Effects of the Invention As explained above, by the corrosion prevention method of the present invention,
Chimney corrosion due to exhaust gases such as low-temperature moisture-saturated exhaust gas that has been treated with flue gas desulfurization, treated gas heated with an afterburner, and untreated exhaust gas that contains large amounts of corrosive substances such as SOx and HCl. The chimney can be used safely, exhibiting sufficient durability for long-term use. Therefore, annual repairs and major renovations are not required, which is very advantageous in terms of maintenance.

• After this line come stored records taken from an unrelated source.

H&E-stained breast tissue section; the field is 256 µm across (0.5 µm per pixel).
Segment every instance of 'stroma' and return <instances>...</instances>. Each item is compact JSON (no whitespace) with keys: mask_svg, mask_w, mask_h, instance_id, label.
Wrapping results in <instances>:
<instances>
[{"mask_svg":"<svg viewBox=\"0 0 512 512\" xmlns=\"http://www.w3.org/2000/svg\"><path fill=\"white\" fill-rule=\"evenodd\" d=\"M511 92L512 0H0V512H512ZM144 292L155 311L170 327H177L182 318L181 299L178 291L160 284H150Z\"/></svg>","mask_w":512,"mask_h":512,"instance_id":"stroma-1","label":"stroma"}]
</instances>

Furthermore, reheating by afterburner can be stopped, which is not only economically advantageous, but also reduces NOx and NOx in exhaust gas when reheating is performed using fuel.
It can reduce air pollutants such as COx.

[Brief explanation of the drawing]

FIG. 1 is an example of a sectional view of a chimney that has been lined by the method of the present invention, and FIG. 2 is a partially cutaway side view of a chimney that has been lined by the corrosion prevention method of the present invention. 1...Chimney body, 2...Flake lining,
3...Inorganic lining.

Claims (1)

[Claims] 1. A method for preventing corrosion of a chimney, which comprises lining the inner surface with a flake lining compound made of unsaturated polyester resin or vinyl ester resin, glass flakes and/or mica flakes, and lining the inner surface with an inorganic material.